Colpo di sonno, sei morti nel frontale

Berlina esce di corsia e investe un’altra auto con 4 braccianti. In coma una ragazzina

da Cosenza

Sono sei le persone che hanno perso la vita ieri mattina, attorno alle 9.30, sul nuovo tracciato della Statale 106 ionica, nel territorio comunale di Corigliano Calabro, in contrada Fabrizio. Una settima persona si trova invece ricoverata nell'ospedale di Rossano e le sue condizioni sono giudicate gravissime. Le vittime erano a bordo di due automobili, una Mercedes e una Peugeot 106, che si sono scontrate frontalmente e violentemente. La Mercedes, oltre a ridursi a un ammasso di lamiere contorte, ha anche preso fuoco, carbonizzando il corpo di alcune delle vittime.

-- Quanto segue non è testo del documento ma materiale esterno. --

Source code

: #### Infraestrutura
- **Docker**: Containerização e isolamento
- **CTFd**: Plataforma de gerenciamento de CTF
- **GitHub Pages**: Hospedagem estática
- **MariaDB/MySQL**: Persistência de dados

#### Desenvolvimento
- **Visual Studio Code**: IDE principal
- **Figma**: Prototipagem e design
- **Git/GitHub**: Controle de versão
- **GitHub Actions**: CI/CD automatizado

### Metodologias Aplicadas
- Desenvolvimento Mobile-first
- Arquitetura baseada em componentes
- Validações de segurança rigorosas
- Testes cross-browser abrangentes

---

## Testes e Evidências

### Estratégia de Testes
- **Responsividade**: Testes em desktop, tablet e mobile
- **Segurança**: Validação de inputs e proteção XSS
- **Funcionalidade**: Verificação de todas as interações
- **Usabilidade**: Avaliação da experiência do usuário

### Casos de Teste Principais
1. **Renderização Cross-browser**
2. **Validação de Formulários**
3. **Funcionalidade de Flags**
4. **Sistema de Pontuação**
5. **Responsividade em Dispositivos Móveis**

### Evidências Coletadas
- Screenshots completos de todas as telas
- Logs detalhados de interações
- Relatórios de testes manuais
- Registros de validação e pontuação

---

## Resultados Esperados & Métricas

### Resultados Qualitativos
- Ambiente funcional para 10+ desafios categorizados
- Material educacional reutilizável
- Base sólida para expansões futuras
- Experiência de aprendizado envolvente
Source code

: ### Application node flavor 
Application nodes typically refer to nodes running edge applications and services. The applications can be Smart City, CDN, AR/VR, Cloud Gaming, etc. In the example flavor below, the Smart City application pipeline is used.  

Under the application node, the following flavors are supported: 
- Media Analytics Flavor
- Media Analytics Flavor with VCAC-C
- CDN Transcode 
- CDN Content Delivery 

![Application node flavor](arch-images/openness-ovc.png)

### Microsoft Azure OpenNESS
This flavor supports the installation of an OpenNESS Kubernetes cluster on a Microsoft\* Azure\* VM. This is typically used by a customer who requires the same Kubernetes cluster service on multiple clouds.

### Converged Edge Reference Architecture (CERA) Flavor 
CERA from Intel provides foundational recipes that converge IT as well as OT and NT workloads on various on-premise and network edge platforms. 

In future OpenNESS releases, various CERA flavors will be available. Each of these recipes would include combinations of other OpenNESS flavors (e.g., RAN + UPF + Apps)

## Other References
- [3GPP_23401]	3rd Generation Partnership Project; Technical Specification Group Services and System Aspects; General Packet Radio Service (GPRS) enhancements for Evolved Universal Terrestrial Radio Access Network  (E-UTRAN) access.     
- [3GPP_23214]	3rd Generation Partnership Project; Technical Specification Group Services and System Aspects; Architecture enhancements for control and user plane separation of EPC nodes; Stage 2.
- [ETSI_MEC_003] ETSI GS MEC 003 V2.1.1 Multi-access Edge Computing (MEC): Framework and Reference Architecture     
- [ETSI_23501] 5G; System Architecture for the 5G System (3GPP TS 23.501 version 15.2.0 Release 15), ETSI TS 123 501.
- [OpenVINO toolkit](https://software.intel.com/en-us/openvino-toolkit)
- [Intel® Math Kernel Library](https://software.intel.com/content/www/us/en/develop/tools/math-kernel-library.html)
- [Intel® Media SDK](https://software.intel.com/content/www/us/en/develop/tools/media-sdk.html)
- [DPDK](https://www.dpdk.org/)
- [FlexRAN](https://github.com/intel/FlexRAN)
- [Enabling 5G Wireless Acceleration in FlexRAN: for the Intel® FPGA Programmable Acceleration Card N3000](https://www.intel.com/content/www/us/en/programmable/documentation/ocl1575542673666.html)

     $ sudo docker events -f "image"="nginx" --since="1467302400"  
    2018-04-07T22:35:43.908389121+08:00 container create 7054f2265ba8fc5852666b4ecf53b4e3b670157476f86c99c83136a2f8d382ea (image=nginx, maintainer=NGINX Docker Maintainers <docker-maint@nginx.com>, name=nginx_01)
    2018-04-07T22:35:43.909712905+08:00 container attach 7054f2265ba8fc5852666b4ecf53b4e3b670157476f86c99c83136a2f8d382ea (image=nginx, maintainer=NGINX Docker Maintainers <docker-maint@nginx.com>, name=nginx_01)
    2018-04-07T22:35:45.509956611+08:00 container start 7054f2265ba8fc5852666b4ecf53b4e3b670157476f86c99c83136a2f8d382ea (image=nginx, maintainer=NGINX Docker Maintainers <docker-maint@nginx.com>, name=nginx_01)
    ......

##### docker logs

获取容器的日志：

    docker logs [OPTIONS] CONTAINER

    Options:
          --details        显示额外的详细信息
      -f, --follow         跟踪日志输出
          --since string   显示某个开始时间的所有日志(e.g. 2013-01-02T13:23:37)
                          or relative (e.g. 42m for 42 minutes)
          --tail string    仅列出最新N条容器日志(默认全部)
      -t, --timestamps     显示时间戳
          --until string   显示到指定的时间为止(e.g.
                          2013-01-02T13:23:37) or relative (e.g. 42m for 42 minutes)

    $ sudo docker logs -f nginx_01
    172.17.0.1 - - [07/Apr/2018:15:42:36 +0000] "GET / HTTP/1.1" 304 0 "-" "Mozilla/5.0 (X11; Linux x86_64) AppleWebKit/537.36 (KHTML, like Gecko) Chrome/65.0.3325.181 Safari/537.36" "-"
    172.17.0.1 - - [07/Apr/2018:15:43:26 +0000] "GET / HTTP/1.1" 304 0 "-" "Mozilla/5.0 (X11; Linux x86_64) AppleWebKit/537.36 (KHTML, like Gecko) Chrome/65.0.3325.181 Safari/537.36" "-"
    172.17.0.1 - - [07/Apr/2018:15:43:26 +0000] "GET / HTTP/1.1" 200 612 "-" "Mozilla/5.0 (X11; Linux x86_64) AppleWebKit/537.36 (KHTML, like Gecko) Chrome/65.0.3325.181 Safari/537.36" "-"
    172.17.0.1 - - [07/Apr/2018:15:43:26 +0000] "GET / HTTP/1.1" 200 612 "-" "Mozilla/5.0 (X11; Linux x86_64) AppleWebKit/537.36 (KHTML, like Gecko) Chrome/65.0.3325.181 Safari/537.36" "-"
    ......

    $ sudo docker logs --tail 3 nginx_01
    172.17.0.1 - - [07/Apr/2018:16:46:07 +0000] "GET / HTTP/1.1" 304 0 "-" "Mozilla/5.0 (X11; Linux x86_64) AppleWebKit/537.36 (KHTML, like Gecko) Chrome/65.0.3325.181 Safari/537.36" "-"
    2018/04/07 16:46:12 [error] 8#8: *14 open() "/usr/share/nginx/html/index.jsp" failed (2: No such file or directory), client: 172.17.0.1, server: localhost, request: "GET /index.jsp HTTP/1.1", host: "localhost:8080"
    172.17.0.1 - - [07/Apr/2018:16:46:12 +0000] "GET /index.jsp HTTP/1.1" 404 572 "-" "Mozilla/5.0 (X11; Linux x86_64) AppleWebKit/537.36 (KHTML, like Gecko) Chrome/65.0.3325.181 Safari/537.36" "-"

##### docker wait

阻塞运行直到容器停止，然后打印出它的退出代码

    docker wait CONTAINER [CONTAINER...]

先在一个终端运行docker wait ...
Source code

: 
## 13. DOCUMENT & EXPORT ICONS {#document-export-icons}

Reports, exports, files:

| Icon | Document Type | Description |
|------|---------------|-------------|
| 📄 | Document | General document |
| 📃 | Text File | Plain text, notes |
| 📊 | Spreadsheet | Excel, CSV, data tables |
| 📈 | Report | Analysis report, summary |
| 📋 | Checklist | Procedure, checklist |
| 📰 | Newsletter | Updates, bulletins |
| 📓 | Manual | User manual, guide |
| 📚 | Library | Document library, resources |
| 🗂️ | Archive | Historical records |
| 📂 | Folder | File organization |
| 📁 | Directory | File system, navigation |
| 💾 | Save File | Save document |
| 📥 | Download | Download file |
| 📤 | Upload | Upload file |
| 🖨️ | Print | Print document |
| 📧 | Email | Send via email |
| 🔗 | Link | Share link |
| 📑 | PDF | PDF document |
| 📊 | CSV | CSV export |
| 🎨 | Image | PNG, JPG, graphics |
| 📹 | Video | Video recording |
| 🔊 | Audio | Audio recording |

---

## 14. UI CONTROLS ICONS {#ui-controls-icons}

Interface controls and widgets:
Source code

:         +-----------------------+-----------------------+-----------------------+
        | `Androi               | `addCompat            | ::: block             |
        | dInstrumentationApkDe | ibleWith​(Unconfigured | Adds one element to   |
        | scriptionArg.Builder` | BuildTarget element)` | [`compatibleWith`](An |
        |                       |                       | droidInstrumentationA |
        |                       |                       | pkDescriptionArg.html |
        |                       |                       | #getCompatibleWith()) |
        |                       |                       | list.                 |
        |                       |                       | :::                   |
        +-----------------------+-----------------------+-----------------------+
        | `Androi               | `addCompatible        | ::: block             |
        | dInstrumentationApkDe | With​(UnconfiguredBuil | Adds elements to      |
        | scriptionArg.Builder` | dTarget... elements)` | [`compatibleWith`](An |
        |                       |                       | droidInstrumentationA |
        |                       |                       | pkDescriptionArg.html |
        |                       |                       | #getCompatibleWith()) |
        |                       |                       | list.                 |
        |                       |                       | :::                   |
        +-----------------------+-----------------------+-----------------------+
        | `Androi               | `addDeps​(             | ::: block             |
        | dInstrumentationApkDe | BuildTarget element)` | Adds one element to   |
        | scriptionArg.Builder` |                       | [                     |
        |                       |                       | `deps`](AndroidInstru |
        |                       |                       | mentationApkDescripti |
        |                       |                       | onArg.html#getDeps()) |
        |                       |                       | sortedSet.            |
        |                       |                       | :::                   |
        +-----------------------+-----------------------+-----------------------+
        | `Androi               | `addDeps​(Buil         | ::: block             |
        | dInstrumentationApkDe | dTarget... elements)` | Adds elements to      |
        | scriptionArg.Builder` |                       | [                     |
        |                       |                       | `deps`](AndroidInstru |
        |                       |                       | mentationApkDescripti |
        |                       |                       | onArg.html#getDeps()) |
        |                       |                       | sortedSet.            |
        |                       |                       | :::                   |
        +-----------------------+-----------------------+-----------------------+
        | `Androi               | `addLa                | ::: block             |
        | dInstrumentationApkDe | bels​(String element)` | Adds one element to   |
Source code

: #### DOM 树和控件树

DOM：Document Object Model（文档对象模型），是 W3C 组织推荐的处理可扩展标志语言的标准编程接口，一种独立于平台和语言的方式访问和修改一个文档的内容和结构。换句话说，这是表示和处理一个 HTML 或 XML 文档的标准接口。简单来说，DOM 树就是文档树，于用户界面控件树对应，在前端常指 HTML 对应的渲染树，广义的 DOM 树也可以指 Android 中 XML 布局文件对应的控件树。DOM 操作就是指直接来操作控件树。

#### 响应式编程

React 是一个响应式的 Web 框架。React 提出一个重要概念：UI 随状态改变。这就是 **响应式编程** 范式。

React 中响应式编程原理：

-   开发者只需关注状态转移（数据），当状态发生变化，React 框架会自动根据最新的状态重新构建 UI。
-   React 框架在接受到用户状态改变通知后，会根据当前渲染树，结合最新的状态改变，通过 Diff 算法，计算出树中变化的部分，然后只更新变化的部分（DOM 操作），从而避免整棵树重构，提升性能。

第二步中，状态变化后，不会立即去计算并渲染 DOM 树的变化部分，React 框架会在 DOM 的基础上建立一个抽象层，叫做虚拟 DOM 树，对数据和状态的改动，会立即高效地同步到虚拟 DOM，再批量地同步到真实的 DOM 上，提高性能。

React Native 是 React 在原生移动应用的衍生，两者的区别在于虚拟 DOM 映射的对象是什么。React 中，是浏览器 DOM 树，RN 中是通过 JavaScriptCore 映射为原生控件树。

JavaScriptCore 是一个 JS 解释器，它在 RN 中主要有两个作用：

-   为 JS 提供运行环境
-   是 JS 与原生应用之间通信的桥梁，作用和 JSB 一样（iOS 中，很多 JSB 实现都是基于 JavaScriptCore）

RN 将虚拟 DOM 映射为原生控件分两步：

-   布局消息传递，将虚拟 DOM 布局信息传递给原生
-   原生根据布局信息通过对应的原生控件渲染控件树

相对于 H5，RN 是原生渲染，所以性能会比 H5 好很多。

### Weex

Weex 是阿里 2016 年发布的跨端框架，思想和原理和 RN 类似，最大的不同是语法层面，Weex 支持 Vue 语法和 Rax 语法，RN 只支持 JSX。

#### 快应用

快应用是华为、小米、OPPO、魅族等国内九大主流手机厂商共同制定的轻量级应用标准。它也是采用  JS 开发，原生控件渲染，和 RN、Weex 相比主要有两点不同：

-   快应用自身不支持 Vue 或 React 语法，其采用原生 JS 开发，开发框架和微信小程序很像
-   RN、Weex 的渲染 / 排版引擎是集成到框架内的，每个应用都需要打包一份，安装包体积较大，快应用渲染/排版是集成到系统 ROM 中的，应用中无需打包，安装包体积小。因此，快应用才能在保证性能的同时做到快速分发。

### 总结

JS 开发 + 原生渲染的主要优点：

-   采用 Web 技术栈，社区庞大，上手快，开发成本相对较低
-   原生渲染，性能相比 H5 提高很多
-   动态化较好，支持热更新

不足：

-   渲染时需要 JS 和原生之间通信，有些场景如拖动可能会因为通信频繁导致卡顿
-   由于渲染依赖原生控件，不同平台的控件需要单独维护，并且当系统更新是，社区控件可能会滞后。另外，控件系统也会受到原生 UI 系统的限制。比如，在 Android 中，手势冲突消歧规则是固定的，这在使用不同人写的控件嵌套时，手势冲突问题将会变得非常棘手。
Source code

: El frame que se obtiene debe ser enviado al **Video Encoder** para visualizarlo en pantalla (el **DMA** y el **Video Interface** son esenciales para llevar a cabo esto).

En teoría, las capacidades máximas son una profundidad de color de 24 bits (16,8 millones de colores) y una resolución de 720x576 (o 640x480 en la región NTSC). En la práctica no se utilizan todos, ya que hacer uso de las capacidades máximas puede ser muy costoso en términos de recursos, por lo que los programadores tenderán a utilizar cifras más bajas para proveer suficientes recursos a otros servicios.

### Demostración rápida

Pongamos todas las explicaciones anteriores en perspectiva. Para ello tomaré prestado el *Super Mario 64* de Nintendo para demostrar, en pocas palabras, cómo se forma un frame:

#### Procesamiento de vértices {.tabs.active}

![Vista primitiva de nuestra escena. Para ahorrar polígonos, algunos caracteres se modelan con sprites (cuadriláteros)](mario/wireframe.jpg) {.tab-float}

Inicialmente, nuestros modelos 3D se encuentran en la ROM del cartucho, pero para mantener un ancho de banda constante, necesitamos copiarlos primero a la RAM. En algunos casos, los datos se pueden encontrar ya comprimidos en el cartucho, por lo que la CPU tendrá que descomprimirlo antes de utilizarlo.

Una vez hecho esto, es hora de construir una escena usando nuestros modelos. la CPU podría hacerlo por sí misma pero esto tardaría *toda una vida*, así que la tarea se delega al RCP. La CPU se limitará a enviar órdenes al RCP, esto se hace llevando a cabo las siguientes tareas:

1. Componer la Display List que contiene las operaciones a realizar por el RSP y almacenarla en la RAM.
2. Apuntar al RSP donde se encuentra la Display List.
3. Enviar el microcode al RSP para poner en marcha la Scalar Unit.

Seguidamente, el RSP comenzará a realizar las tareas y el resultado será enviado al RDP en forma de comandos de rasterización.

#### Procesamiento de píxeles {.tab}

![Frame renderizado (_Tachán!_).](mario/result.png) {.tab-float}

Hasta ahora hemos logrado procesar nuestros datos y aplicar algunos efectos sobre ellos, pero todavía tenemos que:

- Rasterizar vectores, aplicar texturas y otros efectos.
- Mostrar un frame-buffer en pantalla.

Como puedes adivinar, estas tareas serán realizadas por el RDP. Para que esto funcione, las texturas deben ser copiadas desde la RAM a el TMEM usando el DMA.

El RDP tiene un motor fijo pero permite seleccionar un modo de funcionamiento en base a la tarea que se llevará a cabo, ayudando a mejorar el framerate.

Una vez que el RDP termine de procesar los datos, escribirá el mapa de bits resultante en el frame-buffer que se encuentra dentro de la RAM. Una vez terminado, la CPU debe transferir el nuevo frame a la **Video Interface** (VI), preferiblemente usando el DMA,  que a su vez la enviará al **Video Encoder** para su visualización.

Sulla Mercedes c'erano, Giuseppe Lo Prete 58 anni, e le due figlie Vanessa e Quintina, 14 e 17 anni. Rientravano dai parenti a Isola Capo Rizzuto da Torino, dove risiedevano. Avevano da pochi chilometri lasciato l'autostrada Salerno-Reggio Calabria per la 106.
Vanessa e il padre sono morti, mentre Quintina è stata ricoverata in coma a Rossano dov’è stata operata ed è in prognosi riservata. A bordo della Peugeot, invece, c'erano quattro operai residenti nel Coriglianese, che tornavano a casa dopo una breve mattinata di lavoro da potatori in un terreno della vicina Rossano Calabro. Pare che un improvviso temporale li avesse improvvisamente bloccati, consigliando di rientrare a casa.
Dai primi accertamenti sembra che l’incidente sia dovuto a un colpo di sonno del conducente della Mercedes che ha sconfinato di corsia, investendo in pieno la Peugeot rimasta nella propria corsia, sulla quale viaggiavano quattro delle sei vittime. Lo Prete, insieme alle figlie Vanessa e Quintina, era partito l’altro ieri da Torino ed avrebbe guidato tutta la notte per raggiungere Isola Capo Rizzuto.